Ten years after the Right to Information Act was passed
by the Rajya Sabha on May 12, 2005, its implementation remains
inefficient and transparency and accountability seem to be under threat
in India.
Experts cite poor record-keeping practices
within the bureaucracy, lack of infrastructure and staff for running
Information Commissions, and dilution of supplementary laws such as the
one for whistleblower protection as reasons for this.
Madabhushi
Sridhar, Information Commissioner at the Central Information
Commission, says: “In my office, my secretary doubles up as the
stenographer, registrar, deputy registrar and personal assistant who
must also respond to letters my office receives. Compare this with the
kind of staff support courts receive. With such poor staffing how can we
be expected to discharge our responsibilities efficiently?”
He
points to the problems posed by missing files in government offices.
“The information sought by citizens can be provided only if the records
are maintained properly. If the RTI has to succeed, then the Public
Records Act must be implemented,” he says.
Inefficient
implementation has delayed the settlement of information appeals. An
October 2014 report brought out by the RTI Assessment and Analysis Group
(RAAG) showed a waiting period of up to 60 years in Madhya Pradesh and
up to 18 years in West Bengal, calculated on the basis of current rates
of pendency in Information Commissions. “In less than 3 per cent of
cases, penalties were imposed on government departments denying
information sought,” Amrita Johri of Satark Nagarik Sangathan says.
What
the RTI Act has managed to achieve in the last decade is to unleash a
silent citizen’s movement for government accountability across the
country. The RAAG report found that on an average, 4-5 million
applications are filed under the Act every year. But this has not been
without its negative consequences. Forty activists who had demanded
crucial information, with the potential to expose corruption within the
government, had been killed. This has necessitated supplementary laws
such as whistleblower protection laws to ensure protection for
information activists.
Diluted laws
But
the Whistleblowers Protection (Amendment), Bill, 2015, passed by the
Lok Sabha on Wednesday has renewed concerns regarding the vulnerability
of information seekers making disclosures in the public interest. “The
original intention of the whistleblower protection law was to protect
citizens disclosing information regarding wrongdoing in the larger
public interest. But the proposed amendments have turned the law into a
‘Whistleblower Prevention and Victimisation Act’,” quips Venkatesh
Nayak, Access to Information programme coordinator at Commonwealth Human
Rights Initiative. The amendments do not provide immunity to
whistleblowers, making them liable for prosecution under the Official
Secrets Act, he says.
The Bill completely dilutes the
provisions of the earlier law removing everything exempted under
Section 8 (1) of the RTI Act from within the ambit of whistle-blowing.
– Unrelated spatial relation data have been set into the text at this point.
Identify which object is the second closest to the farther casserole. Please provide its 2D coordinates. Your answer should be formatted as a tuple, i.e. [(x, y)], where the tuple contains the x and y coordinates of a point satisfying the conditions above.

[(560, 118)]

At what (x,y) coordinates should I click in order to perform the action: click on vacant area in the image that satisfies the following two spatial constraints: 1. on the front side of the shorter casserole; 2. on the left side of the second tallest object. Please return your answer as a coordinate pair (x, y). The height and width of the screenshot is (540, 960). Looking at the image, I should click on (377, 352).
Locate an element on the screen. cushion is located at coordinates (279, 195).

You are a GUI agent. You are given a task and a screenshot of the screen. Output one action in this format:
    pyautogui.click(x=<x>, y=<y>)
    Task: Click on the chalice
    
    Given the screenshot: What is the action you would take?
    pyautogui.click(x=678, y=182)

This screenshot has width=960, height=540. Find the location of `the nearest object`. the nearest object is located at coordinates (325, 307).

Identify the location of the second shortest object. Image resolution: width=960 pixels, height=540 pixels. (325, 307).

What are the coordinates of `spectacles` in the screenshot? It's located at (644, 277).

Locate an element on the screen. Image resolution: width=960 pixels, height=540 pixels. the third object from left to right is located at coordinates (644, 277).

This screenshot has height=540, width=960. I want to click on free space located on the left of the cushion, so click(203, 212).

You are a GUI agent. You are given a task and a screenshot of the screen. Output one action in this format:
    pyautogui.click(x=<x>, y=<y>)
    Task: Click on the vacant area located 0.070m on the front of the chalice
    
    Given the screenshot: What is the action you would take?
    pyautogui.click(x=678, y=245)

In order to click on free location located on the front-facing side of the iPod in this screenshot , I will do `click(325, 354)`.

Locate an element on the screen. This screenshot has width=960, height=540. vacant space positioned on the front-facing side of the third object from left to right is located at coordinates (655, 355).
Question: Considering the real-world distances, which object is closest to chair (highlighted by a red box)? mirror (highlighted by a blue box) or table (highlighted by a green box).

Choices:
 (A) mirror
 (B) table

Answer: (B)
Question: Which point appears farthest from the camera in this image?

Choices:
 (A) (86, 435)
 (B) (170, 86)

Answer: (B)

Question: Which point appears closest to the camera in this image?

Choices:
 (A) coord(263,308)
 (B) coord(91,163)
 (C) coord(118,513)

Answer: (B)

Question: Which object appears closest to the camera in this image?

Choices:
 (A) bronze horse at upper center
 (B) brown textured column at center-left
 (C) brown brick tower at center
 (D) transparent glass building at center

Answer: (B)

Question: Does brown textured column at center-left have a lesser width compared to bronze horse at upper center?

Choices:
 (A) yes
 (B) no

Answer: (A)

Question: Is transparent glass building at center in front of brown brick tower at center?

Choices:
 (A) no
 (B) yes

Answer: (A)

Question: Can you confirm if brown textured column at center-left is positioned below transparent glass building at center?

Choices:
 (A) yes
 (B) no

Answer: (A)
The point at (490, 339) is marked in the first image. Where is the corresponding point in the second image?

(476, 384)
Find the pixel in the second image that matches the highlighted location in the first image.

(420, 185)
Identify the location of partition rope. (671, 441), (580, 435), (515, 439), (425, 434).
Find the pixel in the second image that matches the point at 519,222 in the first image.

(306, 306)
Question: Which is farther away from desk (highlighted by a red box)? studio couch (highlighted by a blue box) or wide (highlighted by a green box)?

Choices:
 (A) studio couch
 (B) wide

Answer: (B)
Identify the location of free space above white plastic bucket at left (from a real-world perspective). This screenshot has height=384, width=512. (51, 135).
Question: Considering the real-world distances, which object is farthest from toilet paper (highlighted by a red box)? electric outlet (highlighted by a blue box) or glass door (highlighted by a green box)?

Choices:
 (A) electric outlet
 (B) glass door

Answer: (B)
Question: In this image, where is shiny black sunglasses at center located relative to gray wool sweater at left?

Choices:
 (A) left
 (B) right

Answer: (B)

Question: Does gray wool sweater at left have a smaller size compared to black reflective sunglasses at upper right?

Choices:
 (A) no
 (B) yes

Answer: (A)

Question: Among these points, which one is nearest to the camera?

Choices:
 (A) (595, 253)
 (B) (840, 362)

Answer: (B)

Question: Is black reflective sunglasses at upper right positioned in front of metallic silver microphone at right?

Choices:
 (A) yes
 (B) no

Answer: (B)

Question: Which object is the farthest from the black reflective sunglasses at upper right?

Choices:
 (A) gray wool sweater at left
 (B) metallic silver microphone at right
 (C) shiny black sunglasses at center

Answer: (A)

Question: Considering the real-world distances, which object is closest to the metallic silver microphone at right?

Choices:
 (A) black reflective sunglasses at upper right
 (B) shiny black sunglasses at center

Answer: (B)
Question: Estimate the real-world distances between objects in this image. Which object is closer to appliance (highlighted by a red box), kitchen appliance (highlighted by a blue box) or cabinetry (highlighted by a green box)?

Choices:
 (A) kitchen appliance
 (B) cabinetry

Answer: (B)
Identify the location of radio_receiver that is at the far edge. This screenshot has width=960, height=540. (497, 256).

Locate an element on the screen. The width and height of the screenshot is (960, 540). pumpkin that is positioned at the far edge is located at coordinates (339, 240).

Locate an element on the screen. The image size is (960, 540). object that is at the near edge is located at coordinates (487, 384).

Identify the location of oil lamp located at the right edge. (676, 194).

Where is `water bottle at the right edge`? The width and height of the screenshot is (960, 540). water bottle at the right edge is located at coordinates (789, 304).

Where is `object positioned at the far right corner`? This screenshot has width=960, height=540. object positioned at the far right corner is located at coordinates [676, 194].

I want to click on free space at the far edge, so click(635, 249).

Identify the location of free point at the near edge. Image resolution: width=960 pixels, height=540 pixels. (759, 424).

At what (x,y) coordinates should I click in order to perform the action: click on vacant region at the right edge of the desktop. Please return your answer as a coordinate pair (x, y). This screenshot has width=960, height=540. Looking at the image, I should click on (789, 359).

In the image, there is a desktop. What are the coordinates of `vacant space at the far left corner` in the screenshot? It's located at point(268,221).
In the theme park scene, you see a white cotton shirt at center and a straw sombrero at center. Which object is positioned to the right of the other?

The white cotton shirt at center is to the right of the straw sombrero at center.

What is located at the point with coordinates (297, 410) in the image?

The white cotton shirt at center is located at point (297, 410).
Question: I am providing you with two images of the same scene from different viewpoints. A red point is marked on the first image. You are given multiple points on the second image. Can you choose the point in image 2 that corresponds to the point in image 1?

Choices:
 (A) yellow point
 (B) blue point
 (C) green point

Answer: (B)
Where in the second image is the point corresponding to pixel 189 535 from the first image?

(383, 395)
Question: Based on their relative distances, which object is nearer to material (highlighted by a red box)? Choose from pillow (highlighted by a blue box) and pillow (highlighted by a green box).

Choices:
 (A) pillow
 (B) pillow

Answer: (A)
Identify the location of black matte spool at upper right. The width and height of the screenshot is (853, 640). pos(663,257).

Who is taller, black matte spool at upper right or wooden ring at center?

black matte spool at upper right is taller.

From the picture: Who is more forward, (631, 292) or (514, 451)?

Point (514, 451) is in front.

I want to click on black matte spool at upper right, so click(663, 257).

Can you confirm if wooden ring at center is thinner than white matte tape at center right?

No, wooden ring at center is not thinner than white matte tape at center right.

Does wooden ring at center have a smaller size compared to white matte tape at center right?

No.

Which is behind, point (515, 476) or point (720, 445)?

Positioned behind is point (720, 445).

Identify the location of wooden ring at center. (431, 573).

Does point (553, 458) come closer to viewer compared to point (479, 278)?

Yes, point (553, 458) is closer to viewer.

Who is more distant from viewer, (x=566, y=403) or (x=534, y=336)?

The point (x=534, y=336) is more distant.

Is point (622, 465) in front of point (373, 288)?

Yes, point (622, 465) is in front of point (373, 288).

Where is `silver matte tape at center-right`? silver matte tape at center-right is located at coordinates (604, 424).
“If the government wanted to ensure that sensitive information regarding
national security, integrity, etc., is not made public, then the law
could have been appropriately amended to ensure additional safeguards or
by making provisions for a mechanism for confidential disclosure. What
is sought to be done now is a blanket ban on disclosures containing
sensitive information,” Anjali Bharadwaj of Satark Nagarik Sangathan
says.
Empowering citizens
Despite
these developments, the culture of transparency brought about by the
RTI Act in the past decade has now made it easier for citizens to access
parliamentary proceedings online, and track proceedings of various
State legislatures. However, the legislatures in the Northeast and lower
courts are yet to put up documents regarding their proceedings
proactively, activists say.
Commenting on the rise of
an entire political movement on the basis of the movement for
transparency and accountability in the form of the Aam Aadmi Party since
2011, Shankar Singh, a founder-member of the Mazdoor Kisan Shakti
Sangathan in Rajasthan, says, “There is something about the nature of
political power that corrupts people no matter how dedicated they might
be to the cause of transparency. That is why we need to continue to
empower ordinary people with tools like the RTI so they can hold those
holding political power accountable.”